> [What is needed]
Copy the lines in the records below, from the one containing "## 🧠 How to Remember" through the one containing "## 🔁 Comparison of All 3 Solutions", with both of those lines included.

[Data for processing Boundary: Start]

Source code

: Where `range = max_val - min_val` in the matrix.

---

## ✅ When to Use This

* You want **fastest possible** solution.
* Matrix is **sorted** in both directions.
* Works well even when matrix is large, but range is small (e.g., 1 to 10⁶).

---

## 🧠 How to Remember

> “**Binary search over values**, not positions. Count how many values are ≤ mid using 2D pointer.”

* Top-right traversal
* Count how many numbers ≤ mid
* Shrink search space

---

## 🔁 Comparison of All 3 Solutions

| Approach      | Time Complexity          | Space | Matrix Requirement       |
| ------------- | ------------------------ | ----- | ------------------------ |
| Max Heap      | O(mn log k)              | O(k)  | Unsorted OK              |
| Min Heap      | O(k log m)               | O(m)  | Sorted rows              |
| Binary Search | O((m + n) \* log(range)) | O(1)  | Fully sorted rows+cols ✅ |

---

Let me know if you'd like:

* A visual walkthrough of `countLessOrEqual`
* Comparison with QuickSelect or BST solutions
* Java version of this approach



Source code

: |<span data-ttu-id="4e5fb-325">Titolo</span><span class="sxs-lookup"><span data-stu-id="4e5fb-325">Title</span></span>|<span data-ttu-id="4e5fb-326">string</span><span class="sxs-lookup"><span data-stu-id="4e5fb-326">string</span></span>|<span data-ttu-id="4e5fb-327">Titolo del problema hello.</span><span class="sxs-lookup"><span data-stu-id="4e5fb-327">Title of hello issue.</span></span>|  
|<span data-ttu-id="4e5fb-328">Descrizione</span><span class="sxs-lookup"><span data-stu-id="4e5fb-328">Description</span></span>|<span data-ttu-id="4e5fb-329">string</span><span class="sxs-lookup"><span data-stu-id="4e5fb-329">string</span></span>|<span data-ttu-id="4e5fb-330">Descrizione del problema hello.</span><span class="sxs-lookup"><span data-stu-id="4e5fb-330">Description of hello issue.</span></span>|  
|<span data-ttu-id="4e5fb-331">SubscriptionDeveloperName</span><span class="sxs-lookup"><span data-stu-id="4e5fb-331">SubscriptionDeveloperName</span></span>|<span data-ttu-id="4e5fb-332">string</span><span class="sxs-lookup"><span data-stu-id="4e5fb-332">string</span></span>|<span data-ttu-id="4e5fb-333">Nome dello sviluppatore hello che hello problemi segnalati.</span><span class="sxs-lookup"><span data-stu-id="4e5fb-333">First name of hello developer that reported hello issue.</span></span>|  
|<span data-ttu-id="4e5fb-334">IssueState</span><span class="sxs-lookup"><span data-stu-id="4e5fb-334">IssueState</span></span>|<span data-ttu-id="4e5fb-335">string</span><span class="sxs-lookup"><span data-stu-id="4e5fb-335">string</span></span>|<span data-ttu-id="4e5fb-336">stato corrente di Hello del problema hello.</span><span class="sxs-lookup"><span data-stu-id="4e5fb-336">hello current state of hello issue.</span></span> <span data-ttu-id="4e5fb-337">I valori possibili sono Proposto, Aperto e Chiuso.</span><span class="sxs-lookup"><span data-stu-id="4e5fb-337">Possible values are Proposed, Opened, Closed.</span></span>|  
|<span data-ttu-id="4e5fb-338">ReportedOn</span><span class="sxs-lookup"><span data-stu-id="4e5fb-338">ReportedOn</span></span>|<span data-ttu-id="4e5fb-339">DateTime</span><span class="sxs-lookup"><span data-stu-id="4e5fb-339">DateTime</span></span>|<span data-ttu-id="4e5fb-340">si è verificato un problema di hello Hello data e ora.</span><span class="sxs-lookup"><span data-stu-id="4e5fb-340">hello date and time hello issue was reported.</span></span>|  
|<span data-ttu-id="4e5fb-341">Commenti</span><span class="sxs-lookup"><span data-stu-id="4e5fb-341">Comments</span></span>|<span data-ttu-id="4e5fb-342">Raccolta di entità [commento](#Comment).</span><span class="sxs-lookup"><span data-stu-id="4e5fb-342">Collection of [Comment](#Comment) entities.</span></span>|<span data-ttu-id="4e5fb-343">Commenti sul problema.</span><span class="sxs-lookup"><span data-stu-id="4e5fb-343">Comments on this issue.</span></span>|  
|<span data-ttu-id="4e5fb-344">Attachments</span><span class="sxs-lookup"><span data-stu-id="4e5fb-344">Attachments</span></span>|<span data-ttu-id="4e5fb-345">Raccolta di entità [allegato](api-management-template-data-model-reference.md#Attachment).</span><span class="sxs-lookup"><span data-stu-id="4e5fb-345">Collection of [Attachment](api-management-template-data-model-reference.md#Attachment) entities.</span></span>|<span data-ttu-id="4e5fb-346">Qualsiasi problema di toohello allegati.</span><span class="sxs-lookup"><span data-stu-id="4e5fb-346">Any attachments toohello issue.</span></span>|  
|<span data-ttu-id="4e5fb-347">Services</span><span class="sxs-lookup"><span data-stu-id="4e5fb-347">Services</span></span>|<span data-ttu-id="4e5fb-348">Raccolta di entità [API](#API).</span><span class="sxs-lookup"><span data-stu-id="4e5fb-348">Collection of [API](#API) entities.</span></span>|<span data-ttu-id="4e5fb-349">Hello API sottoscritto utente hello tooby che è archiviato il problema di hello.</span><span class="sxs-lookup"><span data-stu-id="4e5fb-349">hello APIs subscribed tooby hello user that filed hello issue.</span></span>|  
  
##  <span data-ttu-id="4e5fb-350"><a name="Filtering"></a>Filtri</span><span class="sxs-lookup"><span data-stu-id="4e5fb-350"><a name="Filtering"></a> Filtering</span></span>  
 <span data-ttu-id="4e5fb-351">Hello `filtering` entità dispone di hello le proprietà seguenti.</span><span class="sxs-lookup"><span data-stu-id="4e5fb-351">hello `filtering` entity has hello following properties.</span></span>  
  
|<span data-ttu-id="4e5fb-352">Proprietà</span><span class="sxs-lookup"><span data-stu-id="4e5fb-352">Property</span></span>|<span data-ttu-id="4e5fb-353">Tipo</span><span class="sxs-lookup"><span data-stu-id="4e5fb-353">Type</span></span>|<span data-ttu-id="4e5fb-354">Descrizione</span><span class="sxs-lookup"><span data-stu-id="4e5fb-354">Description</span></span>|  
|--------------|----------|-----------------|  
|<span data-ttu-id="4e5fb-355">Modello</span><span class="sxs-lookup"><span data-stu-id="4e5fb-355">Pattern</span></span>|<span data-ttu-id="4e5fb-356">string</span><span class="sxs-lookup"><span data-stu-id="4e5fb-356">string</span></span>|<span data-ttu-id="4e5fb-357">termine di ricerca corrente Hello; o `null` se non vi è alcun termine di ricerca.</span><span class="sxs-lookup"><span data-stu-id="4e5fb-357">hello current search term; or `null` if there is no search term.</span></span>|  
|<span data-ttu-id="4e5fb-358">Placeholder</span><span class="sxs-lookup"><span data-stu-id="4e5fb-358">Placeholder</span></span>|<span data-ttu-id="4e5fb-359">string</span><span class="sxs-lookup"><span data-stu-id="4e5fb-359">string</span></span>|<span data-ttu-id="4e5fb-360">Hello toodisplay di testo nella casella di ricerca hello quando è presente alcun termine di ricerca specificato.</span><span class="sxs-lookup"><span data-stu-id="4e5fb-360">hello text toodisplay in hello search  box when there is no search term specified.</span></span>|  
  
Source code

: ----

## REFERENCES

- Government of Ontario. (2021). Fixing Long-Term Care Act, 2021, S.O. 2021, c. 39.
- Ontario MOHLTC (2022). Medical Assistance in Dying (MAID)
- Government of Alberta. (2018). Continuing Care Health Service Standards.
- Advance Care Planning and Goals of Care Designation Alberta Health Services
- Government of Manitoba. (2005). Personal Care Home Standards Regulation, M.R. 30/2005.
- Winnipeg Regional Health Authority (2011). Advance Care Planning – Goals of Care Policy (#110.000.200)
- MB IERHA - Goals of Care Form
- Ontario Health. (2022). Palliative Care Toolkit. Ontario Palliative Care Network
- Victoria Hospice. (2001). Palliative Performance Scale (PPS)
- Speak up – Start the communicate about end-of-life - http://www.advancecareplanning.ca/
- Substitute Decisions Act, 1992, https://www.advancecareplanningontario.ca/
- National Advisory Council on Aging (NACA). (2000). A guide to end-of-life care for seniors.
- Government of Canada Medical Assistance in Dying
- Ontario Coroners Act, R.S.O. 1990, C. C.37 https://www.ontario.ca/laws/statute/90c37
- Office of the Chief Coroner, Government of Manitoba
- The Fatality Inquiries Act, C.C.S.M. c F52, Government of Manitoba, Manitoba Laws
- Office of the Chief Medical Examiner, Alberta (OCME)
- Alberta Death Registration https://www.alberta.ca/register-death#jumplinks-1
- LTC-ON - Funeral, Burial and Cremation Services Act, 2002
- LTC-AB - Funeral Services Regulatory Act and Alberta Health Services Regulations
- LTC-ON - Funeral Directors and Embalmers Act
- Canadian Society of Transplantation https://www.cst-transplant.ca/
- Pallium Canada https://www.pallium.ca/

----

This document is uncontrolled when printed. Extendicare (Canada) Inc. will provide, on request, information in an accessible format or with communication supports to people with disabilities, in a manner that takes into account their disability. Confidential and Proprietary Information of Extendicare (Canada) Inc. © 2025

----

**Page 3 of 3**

[Data for processing Boundary: End]

> [Solution to the exercise]
## 🧠 How to Remember

> “**Binary search over values**, not positions. Count how many values are ≤ mid using 2D pointer.”

* Top-right traversal
* Count how many numbers ≤ mid
* Shrink search space

---

## 🔁 Comparison of All 3 Solutions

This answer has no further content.